Notre équipe a mené une étude prospective évaluant la vitrification en système fermé sur les 58 premiers cycles de décongélation d’embryons vitrifiés à J2/3, de Novembre 2010 à Juin 2011, comparés à une série rétrospective de 189 cycles de décongélation après CL effectuées de Janvier à Octobre 2010. Au total, 87 et 412 embryons ont été décongelés après vitrification (1.50 +/- 0.63 par décongélation) et CL (2.18 +/- 1.35), respectivement (p=0.0002). Les taux de survie et de survie intacte étaient significativement supérieurs après décongélation des embryons vitrifiés (98.3 +/- 13.1% vs. 77.3 +/- 32.0%,  p<10-4 ; 88.2 +/- 28.3% vs. 47.7 +/- 41.4%,  p<10-4). De même, le taux de grossesses par cycle de décongélation embryonnaire était significativement supérieur après vitrification : 32.7% (19/58) et 18.5% (35/189) (p=0.03).
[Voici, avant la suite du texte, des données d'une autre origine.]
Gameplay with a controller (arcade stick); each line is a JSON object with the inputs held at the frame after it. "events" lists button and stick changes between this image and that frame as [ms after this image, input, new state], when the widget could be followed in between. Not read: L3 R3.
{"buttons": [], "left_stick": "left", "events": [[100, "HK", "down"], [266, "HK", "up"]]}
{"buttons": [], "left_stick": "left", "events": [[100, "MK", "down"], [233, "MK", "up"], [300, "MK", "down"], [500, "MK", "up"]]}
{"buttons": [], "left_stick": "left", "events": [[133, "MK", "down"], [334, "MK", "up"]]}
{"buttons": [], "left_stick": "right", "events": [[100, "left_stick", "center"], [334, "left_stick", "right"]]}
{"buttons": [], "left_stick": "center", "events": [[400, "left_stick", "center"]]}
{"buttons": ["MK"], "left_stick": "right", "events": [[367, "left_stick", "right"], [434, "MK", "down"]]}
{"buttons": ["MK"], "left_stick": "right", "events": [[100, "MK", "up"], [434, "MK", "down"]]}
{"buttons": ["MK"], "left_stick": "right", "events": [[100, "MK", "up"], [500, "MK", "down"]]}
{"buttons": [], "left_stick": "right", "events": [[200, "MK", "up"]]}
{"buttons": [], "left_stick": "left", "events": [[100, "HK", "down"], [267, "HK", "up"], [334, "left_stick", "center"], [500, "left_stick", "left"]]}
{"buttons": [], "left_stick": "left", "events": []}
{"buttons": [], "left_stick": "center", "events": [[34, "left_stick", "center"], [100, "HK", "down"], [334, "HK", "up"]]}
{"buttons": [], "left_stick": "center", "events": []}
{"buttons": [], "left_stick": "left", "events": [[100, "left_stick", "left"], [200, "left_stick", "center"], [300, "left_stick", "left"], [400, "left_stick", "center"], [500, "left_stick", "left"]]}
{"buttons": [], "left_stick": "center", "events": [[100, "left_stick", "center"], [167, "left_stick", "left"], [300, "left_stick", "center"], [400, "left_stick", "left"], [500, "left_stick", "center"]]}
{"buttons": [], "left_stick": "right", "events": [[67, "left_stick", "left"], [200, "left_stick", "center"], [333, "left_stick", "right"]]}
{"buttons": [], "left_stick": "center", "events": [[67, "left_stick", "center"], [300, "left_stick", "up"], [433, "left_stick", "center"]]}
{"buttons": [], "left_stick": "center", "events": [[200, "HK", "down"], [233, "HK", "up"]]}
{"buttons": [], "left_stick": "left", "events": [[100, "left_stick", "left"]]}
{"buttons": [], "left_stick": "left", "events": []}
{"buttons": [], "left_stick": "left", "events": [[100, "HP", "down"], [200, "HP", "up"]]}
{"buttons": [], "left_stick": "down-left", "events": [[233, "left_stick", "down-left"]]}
En aout 2011,  nous avons également fait état de la première naissance française obtenue après vitrification embryonnaire (Sifer et al., 2011).

 

Nos résultats, confirmés par ceux d’une récente enquête réalisée par Jacqueline Mandelbaum avec les BLEFCO pour les journées de l’hôpital américain,  prouvent que la vitrification embryonnaire est un réel progrès. Avec plus d’embryons congelés disponibles pour un transfert intra utérin ultérieur, compte tenu d’une survie approchant les 100%, elle autorise la diminution significative du nombre d’embryons à transférer à chaque cycle, à la fois pour le transfert des embryons frais et celui des embryons congelés.

La vitrification ovocytaire et embryonnaire optimisent ainsi l’ensemble de la prise en charge des patients en AMP, et en particulier en don d’ovocytes, par une augmentation des chances de grossesses cumulées et par la réduction du risque de grossesse multiples, et ce, sans risque surajouté pour les enfants nés grâce à cette technique (Wennerholm et al., 2009 ; Wiklands et al., 2010).

Elle ne peut cependant représenter une révolution de nos pratiques, au sens étymologique du terme, définie par tout changement ou innovation qui modifie l'ordre établi dans un domaine quelconque.